# [EXERCISE OBJECTIVE]
Read the data, and whenever a line holds the word "unremarkable", report that line.

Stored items

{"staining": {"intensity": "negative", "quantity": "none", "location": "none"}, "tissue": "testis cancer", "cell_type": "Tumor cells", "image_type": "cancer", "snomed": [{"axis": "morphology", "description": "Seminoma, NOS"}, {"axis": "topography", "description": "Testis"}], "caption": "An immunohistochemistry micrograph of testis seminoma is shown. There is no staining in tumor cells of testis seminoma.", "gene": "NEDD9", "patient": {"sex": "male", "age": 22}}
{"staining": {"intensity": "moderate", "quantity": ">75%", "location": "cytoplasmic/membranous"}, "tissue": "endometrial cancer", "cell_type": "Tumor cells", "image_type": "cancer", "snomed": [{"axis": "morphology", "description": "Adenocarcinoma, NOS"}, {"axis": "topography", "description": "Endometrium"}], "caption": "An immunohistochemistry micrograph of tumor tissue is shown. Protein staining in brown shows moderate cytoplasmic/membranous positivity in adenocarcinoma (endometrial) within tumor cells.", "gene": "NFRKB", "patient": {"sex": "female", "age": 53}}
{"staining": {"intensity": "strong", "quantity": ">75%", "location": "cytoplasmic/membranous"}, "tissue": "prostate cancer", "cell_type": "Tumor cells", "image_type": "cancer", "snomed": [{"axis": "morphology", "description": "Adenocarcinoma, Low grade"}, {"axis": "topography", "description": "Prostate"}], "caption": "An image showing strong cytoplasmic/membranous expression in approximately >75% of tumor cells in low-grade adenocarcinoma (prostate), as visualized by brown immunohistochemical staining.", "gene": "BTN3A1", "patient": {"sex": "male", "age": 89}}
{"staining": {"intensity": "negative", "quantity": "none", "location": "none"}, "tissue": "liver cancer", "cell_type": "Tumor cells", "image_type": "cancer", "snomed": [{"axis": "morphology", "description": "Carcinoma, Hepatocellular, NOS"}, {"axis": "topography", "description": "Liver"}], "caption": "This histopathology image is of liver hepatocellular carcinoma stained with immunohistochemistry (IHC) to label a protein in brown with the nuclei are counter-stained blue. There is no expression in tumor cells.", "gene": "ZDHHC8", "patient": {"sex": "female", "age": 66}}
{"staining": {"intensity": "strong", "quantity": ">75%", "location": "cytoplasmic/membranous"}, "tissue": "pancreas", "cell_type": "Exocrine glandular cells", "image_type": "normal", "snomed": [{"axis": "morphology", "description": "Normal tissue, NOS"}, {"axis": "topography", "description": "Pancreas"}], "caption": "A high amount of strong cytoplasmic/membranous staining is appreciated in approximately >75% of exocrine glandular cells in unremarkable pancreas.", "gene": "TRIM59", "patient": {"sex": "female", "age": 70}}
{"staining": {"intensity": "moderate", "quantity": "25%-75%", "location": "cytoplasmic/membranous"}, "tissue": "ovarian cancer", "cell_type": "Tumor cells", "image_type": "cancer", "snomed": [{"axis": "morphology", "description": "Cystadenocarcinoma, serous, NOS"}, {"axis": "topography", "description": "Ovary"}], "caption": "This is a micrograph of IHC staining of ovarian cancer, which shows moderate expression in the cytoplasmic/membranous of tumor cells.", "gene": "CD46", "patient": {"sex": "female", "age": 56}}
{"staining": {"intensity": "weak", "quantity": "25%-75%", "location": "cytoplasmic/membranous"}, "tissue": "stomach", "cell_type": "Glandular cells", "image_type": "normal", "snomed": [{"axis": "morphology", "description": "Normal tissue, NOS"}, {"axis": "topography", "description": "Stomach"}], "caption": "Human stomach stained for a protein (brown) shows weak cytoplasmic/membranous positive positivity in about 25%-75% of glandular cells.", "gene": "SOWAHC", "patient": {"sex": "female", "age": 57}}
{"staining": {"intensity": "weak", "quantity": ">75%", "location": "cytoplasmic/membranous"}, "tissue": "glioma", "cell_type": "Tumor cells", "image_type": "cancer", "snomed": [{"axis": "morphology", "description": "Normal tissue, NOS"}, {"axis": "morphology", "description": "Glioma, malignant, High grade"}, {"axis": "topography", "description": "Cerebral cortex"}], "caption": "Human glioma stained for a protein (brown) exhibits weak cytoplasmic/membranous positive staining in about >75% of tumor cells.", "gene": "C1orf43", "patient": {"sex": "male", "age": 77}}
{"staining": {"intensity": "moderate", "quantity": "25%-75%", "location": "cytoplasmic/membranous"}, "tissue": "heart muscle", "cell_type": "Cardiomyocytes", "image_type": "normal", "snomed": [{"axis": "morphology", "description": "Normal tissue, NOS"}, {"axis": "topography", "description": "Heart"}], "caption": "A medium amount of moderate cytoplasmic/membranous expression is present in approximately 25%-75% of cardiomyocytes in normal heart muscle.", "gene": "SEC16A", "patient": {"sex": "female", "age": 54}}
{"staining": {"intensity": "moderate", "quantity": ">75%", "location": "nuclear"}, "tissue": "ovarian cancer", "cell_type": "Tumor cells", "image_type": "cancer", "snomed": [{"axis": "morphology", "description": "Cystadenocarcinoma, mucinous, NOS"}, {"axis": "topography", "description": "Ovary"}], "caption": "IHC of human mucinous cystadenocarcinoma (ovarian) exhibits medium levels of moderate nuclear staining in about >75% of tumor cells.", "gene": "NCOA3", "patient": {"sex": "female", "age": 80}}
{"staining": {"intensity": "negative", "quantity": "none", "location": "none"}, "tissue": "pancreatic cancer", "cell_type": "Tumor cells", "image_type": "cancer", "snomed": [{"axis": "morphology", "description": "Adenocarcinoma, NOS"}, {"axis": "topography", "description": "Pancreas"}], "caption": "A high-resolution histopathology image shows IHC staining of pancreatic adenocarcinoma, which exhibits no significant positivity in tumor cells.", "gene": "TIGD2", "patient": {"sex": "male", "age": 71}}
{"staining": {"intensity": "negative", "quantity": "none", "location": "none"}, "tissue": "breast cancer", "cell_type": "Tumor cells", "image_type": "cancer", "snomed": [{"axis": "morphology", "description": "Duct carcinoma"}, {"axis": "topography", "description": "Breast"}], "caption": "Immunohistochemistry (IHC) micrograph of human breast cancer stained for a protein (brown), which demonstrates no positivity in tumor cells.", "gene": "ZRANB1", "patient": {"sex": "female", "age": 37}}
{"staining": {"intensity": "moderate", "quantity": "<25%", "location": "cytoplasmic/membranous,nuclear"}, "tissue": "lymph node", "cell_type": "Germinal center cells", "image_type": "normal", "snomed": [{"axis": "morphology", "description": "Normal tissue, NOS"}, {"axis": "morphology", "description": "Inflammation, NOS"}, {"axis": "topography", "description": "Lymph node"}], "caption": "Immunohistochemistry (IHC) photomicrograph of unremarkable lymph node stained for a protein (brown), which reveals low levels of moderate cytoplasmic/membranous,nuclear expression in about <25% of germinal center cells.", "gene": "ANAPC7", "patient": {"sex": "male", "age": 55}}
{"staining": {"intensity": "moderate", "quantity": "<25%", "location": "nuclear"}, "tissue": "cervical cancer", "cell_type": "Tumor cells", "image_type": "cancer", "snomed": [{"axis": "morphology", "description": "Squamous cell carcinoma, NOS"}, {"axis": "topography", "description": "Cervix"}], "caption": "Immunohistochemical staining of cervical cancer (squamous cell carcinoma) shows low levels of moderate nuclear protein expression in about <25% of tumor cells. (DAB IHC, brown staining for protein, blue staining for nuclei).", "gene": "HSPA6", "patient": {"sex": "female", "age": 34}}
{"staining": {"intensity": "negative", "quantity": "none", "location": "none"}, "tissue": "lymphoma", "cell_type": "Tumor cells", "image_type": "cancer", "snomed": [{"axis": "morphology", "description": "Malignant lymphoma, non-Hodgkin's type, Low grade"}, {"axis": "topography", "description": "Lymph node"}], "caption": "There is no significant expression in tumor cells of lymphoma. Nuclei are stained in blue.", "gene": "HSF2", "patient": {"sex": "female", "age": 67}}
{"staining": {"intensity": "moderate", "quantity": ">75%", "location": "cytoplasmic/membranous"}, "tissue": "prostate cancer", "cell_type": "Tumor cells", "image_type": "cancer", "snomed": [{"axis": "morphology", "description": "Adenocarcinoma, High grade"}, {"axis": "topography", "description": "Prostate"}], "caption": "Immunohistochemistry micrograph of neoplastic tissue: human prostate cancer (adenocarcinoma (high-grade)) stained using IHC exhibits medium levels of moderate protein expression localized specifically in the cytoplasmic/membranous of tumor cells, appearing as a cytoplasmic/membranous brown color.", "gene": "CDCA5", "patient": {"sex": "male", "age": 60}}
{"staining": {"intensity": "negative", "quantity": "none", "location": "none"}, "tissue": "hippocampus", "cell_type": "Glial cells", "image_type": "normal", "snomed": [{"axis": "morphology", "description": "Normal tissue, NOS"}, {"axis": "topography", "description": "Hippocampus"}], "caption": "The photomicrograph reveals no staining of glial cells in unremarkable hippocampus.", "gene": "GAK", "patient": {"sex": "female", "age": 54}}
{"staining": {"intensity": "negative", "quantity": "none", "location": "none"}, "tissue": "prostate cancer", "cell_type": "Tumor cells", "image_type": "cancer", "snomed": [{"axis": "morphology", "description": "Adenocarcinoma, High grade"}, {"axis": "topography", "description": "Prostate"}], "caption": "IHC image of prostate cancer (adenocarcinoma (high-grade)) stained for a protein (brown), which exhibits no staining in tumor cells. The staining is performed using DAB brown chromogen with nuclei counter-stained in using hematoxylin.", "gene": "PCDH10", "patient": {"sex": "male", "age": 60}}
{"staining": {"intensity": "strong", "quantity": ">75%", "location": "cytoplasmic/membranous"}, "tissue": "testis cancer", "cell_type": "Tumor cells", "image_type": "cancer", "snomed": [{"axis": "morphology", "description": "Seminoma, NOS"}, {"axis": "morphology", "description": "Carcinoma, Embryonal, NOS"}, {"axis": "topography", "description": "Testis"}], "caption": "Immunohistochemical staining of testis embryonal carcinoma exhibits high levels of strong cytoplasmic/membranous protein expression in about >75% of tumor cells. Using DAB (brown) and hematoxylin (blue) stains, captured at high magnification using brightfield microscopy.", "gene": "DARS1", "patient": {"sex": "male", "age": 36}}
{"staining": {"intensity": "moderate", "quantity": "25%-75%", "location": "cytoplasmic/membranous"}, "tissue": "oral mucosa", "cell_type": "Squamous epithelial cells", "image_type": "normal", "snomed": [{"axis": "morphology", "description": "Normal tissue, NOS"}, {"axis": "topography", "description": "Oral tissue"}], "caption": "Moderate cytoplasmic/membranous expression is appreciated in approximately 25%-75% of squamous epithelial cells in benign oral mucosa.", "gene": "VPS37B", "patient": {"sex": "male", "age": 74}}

# [PROBLEM SOLUTION]
{"staining": {"intensity": "strong", "quantity": ">75%", "location": "cytoplasmic/membranous"}, "tissue": "pancreas", "cell_type": "Exocrine glandular cells", "image_type": "normal", "snomed": [{"axis": "morphology", "description": "Normal tissue, NOS"}, {"axis": "topography", "description": "Pancreas"}], "caption": "A high amount of strong cytoplasmic/membranous staining is appreciated in approximately >75% of exocrine glandular cells in unremarkable pancreas.", "gene": "TRIM59", "patient": {"sex": "female", "age": 70}}
{"staining": {"intensity": "moderate", "quantity": "<25%", "location": "cytoplasmic/membranous,nuclear"}, "tissue": "lymph node", "cell_type": "Germinal center cells", "image_type": "normal", "snomed": [{"axis": "morphology", "description": "Normal tissue, NOS"}, {"axis": "morphology", "description": "Inflammation, NOS"}, {"axis": "topography", "description": "Lymph node"}], "caption": "Immunohistochemistry (IHC) photomicrograph of unremarkable lymph node stained for a protein (brown), which reveals low levels of moderate cytoplasmic/membranous,nuclear expression in about <25% of germinal center cells.", "gene": "ANAPC7", "patient": {"sex": "male", "age": 55}}
{"staining": {"intensity": "negative", "quantity": "none", "location": "none"}, "tissue": "hippocampus", "cell_type": "Glial cells", "image_type": "normal", "snomed": [{"axis": "morphology", "description": "Normal tissue, NOS"}, {"axis": "topography", "description": "Hippocampus"}], "caption": "The photomicrograph reveals no staining of glial cells in unremarkable hippocampus.", "gene": "GAK", "patient": {"sex": "female", "age": 54}}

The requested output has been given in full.